REQUIRED TASK>
Write the lines of the material between the line holding "order: Lamiales" and the line holding "scientific name: Rhaphiostylis", inclusive, as a JSON list of strings with one string per line. Leave out the pictures and any blank lines.

GIVEN DATA>
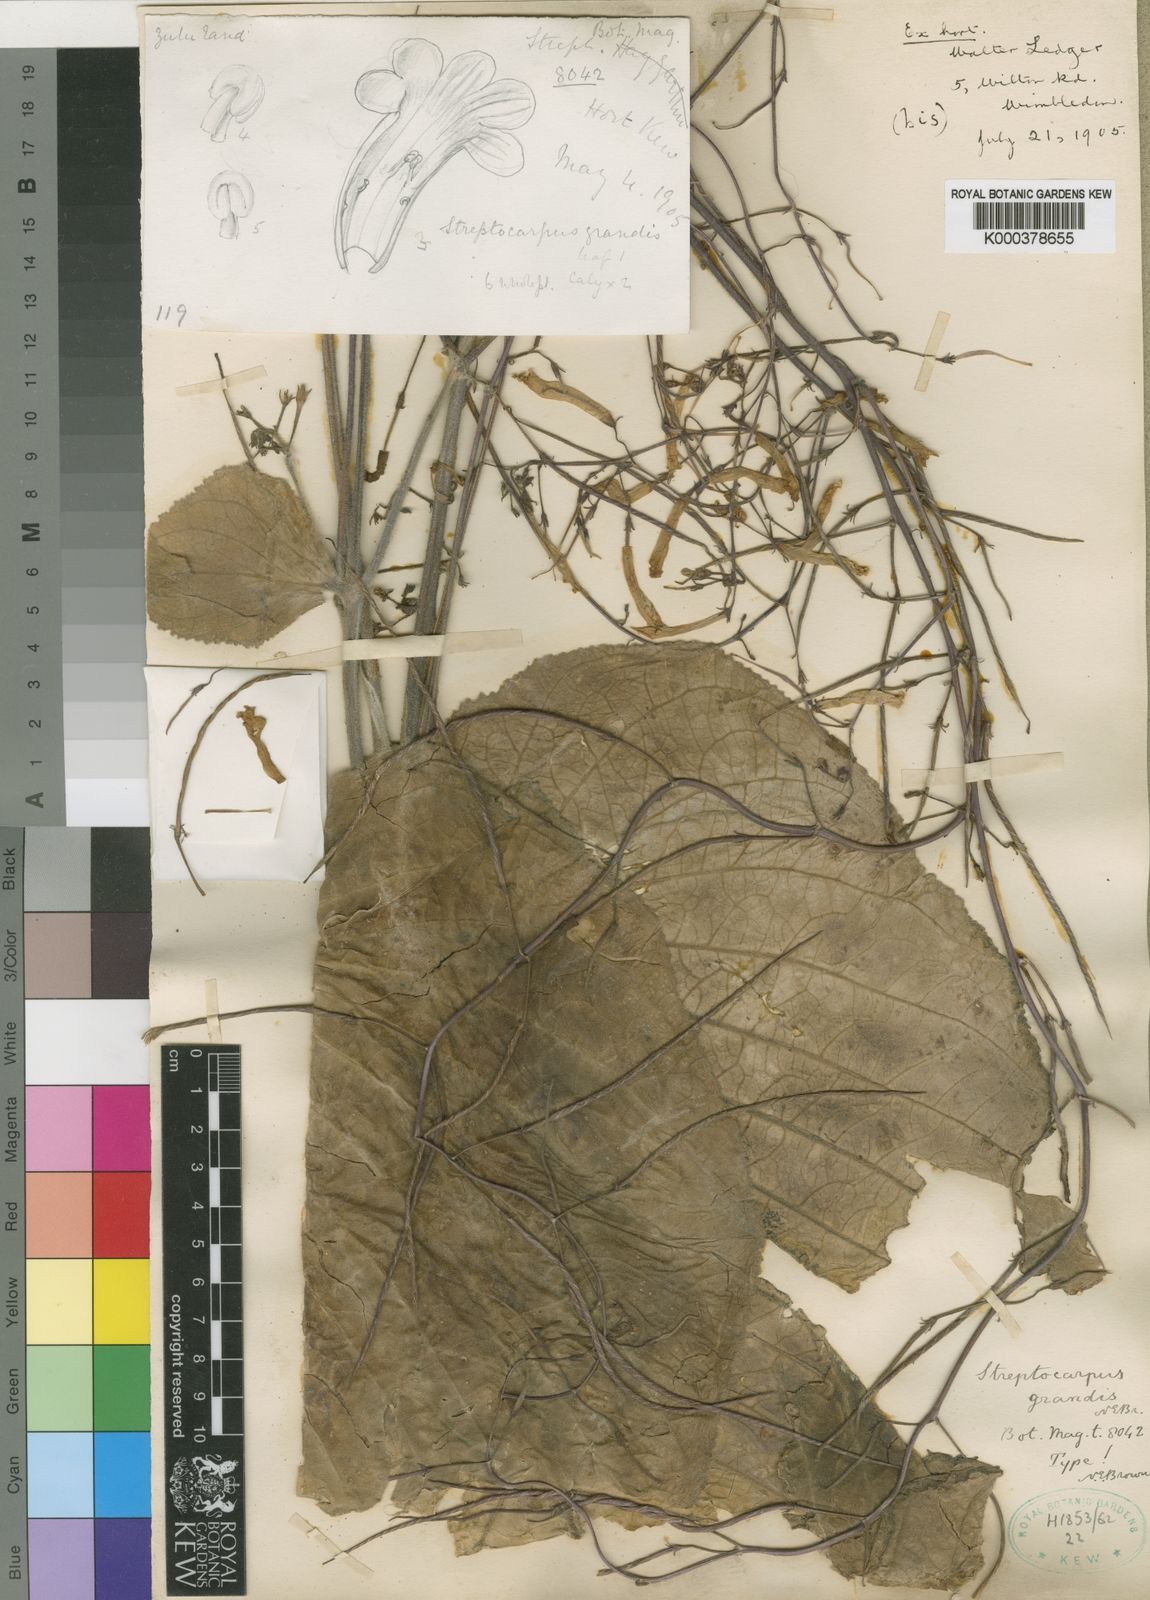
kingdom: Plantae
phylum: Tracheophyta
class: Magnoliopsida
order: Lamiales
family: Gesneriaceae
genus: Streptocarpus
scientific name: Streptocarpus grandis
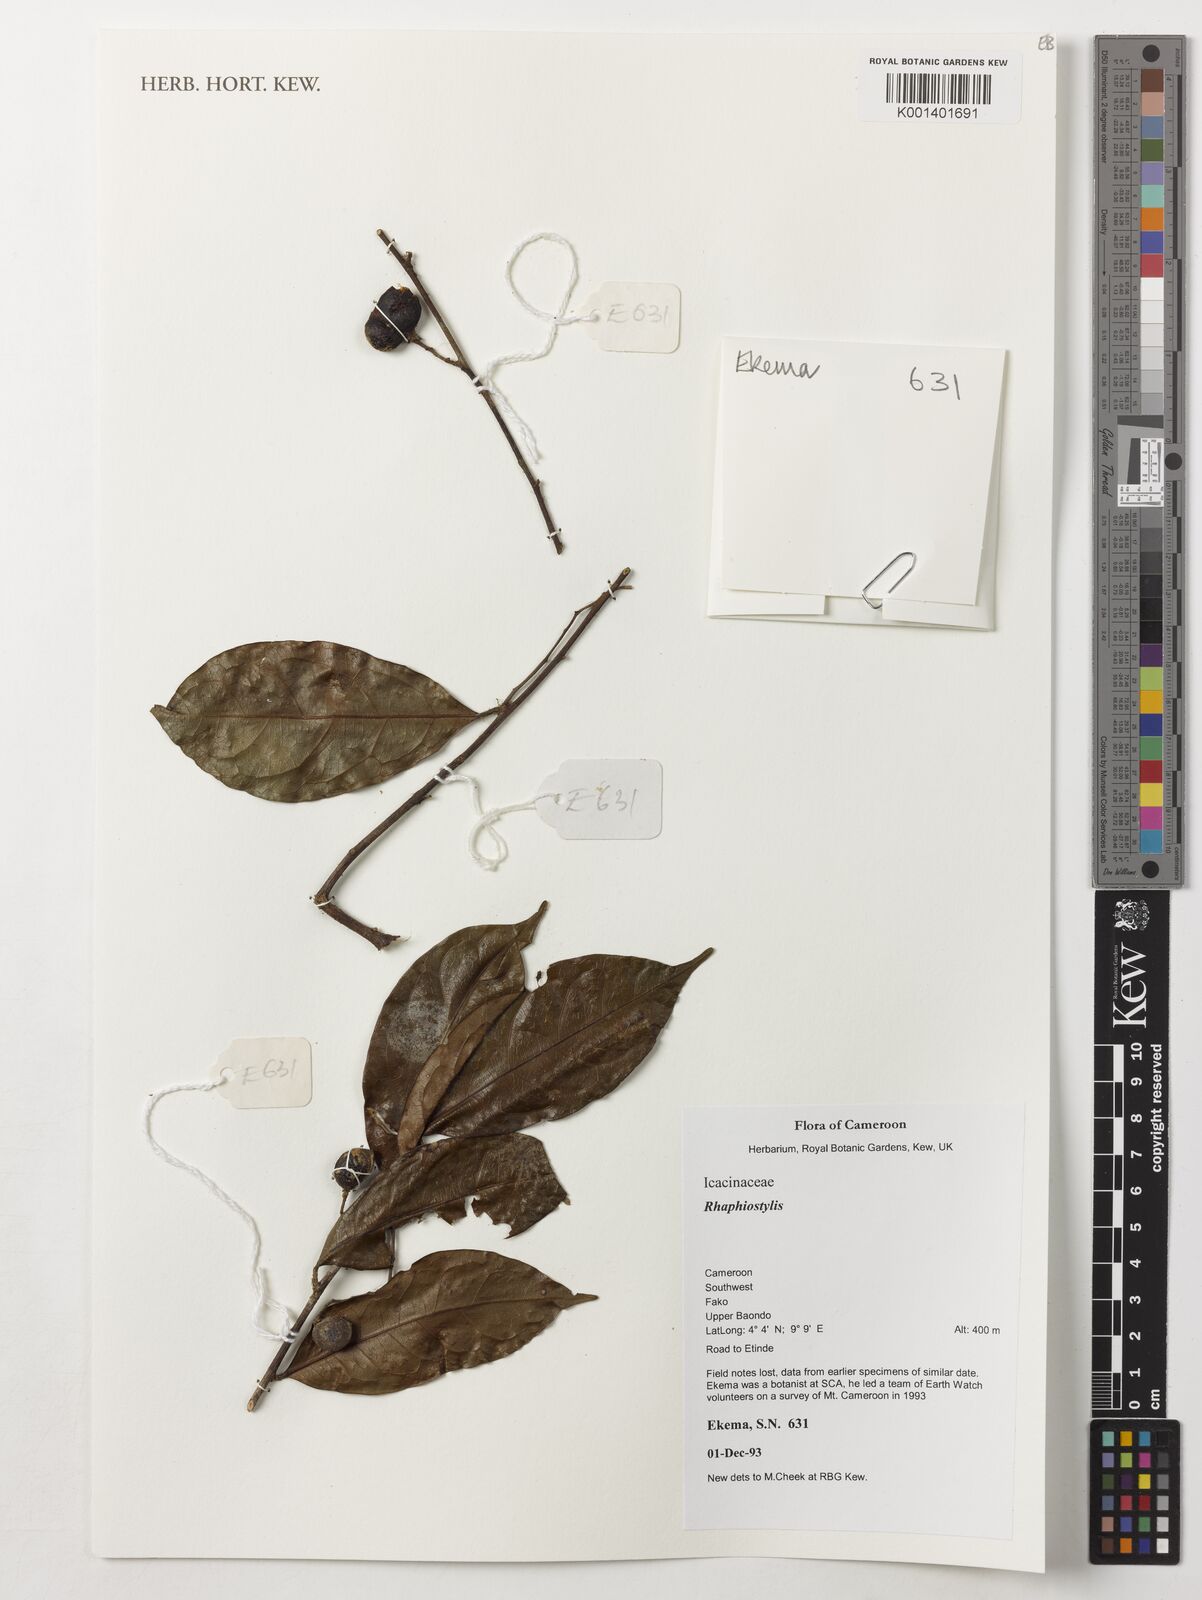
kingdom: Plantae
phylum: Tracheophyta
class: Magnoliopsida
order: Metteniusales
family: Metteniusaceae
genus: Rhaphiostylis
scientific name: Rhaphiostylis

...

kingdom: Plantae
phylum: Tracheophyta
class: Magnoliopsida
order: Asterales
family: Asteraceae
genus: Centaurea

FINAL RESULT>
[
  "order: Lamiales",
  "family: Gesneriaceae",
  "genus: Streptocarpus",
  "scientific name: Streptocarpus grandis",
  "kingdom: Plantae",
  "phylum: Tracheophyta",
  "class: Magnoliopsida",
  "order: Metteniusales",
  "family: Metteniusaceae",
  "genus: Rhaphiostylis",
  "scientific name: Rhaphiostylis"
]